# WHAT IS BEING ASKED:
A faithful copy is required. Print each line of the data exactly and omit the pictures.

# RECORDED INFORMATION:

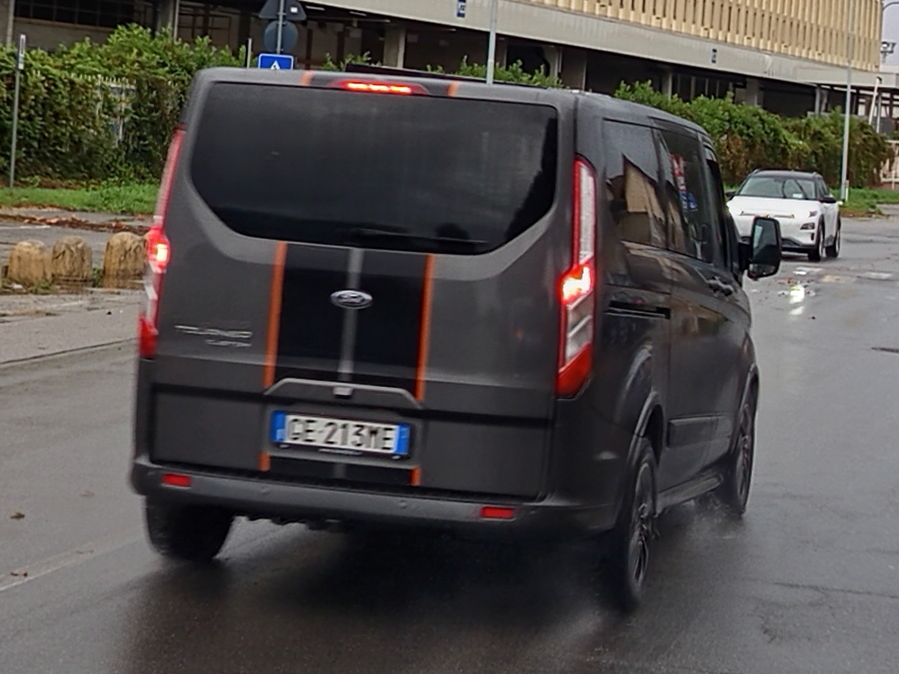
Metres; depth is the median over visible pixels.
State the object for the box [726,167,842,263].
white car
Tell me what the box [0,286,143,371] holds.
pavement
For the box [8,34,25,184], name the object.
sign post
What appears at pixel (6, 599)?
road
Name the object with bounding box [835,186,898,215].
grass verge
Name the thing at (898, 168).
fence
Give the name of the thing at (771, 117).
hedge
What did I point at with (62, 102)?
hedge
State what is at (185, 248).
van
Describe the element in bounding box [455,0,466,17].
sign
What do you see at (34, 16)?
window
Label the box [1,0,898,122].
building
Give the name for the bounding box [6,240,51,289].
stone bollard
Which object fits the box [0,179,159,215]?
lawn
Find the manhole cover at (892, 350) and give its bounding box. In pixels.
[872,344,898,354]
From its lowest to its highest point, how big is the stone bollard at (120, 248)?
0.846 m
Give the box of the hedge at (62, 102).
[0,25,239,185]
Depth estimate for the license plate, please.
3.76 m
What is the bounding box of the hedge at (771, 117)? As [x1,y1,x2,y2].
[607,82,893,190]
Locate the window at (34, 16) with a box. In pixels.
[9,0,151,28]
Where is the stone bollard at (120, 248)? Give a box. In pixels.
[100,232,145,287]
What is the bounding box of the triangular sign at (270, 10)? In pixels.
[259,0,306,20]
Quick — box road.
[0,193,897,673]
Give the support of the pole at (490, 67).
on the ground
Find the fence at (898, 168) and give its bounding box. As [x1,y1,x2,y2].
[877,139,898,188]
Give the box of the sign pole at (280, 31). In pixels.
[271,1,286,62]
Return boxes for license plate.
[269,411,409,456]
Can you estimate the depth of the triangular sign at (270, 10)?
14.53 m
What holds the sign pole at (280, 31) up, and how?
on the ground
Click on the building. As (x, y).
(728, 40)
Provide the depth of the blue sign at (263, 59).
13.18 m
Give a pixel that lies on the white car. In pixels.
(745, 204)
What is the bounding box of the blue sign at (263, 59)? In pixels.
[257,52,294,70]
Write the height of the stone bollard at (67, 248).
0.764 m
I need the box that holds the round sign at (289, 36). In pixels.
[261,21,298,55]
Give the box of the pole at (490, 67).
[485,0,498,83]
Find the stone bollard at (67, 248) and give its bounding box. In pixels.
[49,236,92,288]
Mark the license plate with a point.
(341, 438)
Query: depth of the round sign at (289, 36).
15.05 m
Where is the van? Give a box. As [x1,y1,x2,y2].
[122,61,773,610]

# RESPONSE:
Metres; depth is the median over visible pixels.
State the object for the box [726,167,842,263].
white car
Tell me what the box [0,286,143,371] holds.
pavement
For the box [8,34,25,184], name the object.
sign post
What appears at pixel (6, 599)?
road
Name the object with bounding box [835,186,898,215].
grass verge
Name the thing at (898, 168).
fence
Give the name of the thing at (771, 117).
hedge
What did I point at with (62, 102)?
hedge
State what is at (185, 248).
van
Describe the element in bounding box [455,0,466,17].
sign
What do you see at (34, 16)?
window
Label the box [1,0,898,122].
building
Give the name for the bounding box [6,240,51,289].
stone bollard
Which object fits the box [0,179,159,215]?
lawn
Find the manhole cover at (892, 350) and give its bounding box. In pixels.
[872,344,898,354]
From its lowest to its highest point, how big is the stone bollard at (120, 248)?
0.846 m
Give the box of the hedge at (62, 102).
[0,25,239,185]
Depth estimate for the license plate, please.
3.76 m
What is the bounding box of the hedge at (771, 117)? As [x1,y1,x2,y2].
[607,82,893,190]
Locate the window at (34, 16) with a box. In pixels.
[9,0,151,28]
Where is the stone bollard at (120, 248)? Give a box. In pixels.
[100,232,145,287]
What is the bounding box of the triangular sign at (270, 10)? In pixels.
[259,0,306,20]
Quick — box road.
[0,193,897,673]
Give the support of the pole at (490, 67).
on the ground
Find the fence at (898, 168) and give its bounding box. As [x1,y1,x2,y2].
[877,139,898,188]
Give the box of the sign pole at (280, 31). In pixels.
[271,1,286,62]
Return boxes for license plate.
[269,411,409,456]
Can you estimate the depth of the triangular sign at (270, 10)?
14.53 m
What holds the sign pole at (280, 31) up, and how?
on the ground
Click on the building. As (x, y).
(728, 40)
Provide the depth of the blue sign at (263, 59).
13.18 m
Give a pixel that lies on the white car. In pixels.
(745, 204)
What is the bounding box of the blue sign at (263, 59)? In pixels.
[257,52,294,70]
Write the height of the stone bollard at (67, 248).
0.764 m
I need the box that holds the round sign at (289, 36). In pixels.
[261,21,298,55]
Give the box of the pole at (490, 67).
[485,0,498,83]
Find the stone bollard at (67, 248) and give its bounding box. In pixels.
[49,236,92,288]
Mark the license plate with a point.
(341, 438)
Query: depth of the round sign at (289, 36).
15.05 m
Where is the van? Give a box. As [x1,y1,x2,y2].
[122,61,773,610]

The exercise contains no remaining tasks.